Il faut reconnaître que Frédéric Mermoud sait comme peu de cinéastes français filmer les corps adolescents, et plus généralement ces jeunes adultes qui errent dans la vie à la recherche d’un but, d’un être à aimer… Les jeunes comédiens Nina Meurisse et Cyril Descours sont pour beaucoup dans la réussite d’un film où chaque personnage semble se chercher, mal en point au sein de son couple, tenté par l’adultère et les expériences déviantes (les plans à trois avec un couple d’ados pour ce chirurgien-dentiste réputé par exemple). Le vide semble être le meilleur compagnon de l’espèce humaine, et l’errance son remède. La société que filme Mermoud va mal, et l’on peut regretter l’absence de personnages sains. Tous les ados semblent avoir des parents séparés, et ces derniers ont tendance à s’éloigner d’eux (ici une mère hôtesse de l’air, là un mari à l’étranger pour affaires), se dédouanant ainsi de l’éducation de leurs progénitures. C’est d’ailleurs toute la lourde et secrète charge qui pèse sur les épaules du flic joué par Gilbert Melki, qui raconte avoir abandonné sa compagne alors enceinte de lui vingt ans plus tôt, et qui compte bien refaire sa paternité en couvant la jeune Rebecca à la fin du drame qu’elle vient de traverser. Rendue systématique, cette obsession pour le cinéaste de faire et défaire les couples, accouche d’un puzzle dont les pièces s’éparpillent trop vite. Ainsi lors du final, parallèlement à l’enquête policière qui livre ses conclusions un peu rapides, Complices s’entête à combler les vides sentimentaux de ses personnages, à la recherche d’un happy end certes très émouvant (jolie séquence finale), mais quelque peu grossier. C’est là le principal défaut du métrage, qui ne met en scène que des personnages ayant un rôle à jouer dans l’intrigue (ou alors qui soulignent le caractère sombre de celle-ci), de près ou de loin, et qui offrent rarement la possibilité de respirer, de s’évader.

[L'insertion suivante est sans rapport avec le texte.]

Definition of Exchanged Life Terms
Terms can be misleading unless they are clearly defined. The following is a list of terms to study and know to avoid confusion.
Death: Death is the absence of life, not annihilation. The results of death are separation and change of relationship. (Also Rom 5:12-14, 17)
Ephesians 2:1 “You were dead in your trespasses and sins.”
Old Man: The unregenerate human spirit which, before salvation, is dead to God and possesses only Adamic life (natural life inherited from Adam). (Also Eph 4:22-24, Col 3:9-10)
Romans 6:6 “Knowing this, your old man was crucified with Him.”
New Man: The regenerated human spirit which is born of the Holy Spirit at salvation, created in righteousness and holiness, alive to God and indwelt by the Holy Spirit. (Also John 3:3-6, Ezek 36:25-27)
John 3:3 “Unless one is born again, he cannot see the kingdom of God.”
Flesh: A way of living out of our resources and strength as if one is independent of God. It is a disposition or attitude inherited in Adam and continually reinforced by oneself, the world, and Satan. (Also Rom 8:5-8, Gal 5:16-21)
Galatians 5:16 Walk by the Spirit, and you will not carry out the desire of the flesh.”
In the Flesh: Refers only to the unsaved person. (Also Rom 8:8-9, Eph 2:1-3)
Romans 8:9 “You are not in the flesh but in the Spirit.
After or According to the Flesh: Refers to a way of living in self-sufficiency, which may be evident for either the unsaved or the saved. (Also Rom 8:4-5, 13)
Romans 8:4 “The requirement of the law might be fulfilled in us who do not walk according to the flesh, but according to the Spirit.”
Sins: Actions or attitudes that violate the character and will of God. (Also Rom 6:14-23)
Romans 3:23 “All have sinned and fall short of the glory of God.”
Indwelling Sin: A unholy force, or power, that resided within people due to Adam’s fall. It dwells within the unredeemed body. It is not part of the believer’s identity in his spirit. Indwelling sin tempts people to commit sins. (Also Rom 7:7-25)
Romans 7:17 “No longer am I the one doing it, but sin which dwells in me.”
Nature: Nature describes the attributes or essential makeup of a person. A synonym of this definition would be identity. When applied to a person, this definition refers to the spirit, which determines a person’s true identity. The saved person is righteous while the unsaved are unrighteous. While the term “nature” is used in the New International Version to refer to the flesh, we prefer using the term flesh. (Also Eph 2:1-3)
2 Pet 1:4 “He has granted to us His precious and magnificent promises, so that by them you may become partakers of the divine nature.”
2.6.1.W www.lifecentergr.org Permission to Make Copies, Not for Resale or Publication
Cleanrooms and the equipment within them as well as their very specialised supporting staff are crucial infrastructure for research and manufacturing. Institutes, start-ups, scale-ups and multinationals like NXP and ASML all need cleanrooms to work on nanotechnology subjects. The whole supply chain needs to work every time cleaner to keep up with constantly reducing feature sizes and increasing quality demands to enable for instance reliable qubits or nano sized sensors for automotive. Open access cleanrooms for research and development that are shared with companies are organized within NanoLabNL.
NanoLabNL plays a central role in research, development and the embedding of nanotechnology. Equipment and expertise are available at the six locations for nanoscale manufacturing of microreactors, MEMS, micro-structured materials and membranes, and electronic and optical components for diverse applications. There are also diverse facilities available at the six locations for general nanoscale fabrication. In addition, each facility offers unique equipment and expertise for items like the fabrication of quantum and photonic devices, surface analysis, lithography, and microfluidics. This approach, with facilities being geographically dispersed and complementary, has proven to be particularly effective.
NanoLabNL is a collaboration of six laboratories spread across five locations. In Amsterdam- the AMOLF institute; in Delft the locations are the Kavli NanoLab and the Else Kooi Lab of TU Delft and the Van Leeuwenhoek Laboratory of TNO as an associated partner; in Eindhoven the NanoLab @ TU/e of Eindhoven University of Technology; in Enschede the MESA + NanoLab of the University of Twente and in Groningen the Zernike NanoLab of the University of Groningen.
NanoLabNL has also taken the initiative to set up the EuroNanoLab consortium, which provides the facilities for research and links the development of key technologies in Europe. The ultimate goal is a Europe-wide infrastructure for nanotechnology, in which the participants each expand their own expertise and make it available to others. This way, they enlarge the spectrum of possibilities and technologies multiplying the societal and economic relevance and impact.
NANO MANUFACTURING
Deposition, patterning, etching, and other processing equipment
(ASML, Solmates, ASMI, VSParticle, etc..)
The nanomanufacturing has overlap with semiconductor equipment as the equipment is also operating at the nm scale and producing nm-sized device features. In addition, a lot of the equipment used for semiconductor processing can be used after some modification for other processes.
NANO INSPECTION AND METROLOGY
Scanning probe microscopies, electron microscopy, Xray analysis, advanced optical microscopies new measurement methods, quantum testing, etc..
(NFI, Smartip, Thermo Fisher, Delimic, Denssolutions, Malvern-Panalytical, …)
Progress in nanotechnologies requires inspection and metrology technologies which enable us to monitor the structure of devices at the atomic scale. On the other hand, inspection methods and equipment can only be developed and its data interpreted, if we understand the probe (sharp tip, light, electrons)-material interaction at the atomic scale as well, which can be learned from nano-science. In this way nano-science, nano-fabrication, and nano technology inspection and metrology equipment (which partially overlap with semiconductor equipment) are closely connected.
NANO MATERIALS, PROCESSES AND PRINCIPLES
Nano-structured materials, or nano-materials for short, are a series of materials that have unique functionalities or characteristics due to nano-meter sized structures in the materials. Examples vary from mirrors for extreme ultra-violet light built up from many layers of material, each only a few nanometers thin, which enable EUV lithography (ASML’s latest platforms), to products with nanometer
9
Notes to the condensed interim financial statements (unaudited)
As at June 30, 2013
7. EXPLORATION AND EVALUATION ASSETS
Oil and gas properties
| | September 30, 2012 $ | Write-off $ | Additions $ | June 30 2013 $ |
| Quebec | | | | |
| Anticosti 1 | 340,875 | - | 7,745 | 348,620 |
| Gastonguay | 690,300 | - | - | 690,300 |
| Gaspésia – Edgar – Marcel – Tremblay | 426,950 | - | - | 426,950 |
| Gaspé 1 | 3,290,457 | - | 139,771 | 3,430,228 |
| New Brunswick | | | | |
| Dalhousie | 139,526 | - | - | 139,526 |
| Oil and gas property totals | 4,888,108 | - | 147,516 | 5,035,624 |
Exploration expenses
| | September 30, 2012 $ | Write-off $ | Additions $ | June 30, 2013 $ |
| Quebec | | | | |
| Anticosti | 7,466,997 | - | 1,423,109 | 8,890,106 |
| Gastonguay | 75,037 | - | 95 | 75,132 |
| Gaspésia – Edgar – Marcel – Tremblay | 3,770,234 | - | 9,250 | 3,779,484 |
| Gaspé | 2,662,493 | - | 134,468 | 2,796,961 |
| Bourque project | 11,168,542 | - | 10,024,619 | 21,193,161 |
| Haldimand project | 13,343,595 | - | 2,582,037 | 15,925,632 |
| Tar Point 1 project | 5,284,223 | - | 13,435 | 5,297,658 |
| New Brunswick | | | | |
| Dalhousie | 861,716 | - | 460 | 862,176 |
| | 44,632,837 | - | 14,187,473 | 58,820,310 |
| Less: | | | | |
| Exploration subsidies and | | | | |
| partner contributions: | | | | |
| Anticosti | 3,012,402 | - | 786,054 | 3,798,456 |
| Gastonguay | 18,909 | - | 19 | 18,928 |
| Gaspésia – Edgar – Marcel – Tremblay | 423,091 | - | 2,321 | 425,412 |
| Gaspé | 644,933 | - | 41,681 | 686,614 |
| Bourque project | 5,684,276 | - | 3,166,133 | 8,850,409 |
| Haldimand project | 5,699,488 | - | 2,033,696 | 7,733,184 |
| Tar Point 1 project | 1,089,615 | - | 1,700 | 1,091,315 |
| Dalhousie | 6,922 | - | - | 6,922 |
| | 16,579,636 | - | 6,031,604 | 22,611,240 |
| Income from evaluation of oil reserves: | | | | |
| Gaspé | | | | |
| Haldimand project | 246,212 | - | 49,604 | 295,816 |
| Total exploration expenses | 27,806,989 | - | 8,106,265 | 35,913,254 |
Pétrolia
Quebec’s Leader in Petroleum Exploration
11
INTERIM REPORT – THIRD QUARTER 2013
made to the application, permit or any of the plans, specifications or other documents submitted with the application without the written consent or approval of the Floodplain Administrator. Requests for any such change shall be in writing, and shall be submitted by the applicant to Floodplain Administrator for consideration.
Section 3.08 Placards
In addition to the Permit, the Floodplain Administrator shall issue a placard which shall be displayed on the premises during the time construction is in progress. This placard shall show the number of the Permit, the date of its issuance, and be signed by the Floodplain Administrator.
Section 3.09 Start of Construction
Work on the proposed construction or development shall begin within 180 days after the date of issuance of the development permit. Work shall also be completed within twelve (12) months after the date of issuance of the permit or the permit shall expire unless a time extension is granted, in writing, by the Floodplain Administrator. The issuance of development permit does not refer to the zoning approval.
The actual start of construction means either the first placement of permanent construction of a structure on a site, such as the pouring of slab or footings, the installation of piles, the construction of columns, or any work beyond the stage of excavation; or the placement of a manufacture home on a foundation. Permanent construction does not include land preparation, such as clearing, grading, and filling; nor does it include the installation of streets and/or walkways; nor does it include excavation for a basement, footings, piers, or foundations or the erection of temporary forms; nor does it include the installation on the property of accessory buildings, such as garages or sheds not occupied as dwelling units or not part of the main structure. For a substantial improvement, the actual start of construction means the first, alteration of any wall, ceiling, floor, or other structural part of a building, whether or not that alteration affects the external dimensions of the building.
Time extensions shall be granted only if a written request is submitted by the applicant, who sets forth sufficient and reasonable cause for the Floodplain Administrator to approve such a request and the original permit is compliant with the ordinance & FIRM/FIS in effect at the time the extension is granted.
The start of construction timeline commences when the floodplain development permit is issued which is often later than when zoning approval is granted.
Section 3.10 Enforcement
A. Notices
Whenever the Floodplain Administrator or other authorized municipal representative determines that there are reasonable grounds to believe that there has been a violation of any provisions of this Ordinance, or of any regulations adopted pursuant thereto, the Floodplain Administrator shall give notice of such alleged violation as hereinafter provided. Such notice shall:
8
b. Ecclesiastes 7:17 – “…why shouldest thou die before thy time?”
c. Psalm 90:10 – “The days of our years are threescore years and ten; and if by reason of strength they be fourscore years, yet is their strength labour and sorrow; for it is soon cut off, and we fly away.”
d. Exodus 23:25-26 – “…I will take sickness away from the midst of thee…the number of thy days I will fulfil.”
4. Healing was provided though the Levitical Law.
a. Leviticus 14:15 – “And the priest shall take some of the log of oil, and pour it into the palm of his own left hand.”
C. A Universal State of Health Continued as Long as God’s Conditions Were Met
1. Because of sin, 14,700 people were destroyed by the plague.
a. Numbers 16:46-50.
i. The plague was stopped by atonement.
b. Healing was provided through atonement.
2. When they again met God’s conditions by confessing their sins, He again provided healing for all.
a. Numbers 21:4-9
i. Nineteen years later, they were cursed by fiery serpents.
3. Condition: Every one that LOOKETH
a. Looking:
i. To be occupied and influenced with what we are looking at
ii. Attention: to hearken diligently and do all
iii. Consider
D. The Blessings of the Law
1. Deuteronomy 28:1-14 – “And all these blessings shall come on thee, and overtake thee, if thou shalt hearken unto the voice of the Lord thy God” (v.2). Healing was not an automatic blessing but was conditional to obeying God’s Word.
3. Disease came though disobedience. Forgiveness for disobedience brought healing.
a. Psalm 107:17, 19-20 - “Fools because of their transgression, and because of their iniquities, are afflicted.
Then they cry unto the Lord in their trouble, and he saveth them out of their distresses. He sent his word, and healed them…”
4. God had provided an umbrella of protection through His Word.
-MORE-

On se rattachera alors au réalisme brutal de cette histoire très sombre et crue, qui n’hésite pas à montrer frontalement la nudité des corps, et la violence qui s’en échappe. En prenant le risque de mettre mal à l’aise les spectateurs à travers de nombreuses scènes de prostitution qui mêlent ces adolescents à la recherche d’argent facile, et ces adultes en pleine détresse, Frédéric Mermoud propose des images nouvelles pour un cinéma français qui nous habitue peu à ce genre de procédé, surtout que celui-ci est souvent répété pour bien marquer les esprits. Aucune faute de goût ne vient tâcher ce portrait sensible d’adolescents à la dérive. La justesse de ton de l’ensemble est d’autant plus remarquable qu’elle s’accorde à un sujet délicat que Mermoud exploite sans pincettes ni voyeurisme. C’est cette sincérité dans le propos et dans la mise en scène qui sauve Complices de quelques erreurs de débutant (et notamment la résolution un peu lourde en symboles de l’enquête), et qui le démarque des enquêtes policières des séries et téléfilms du petit écran.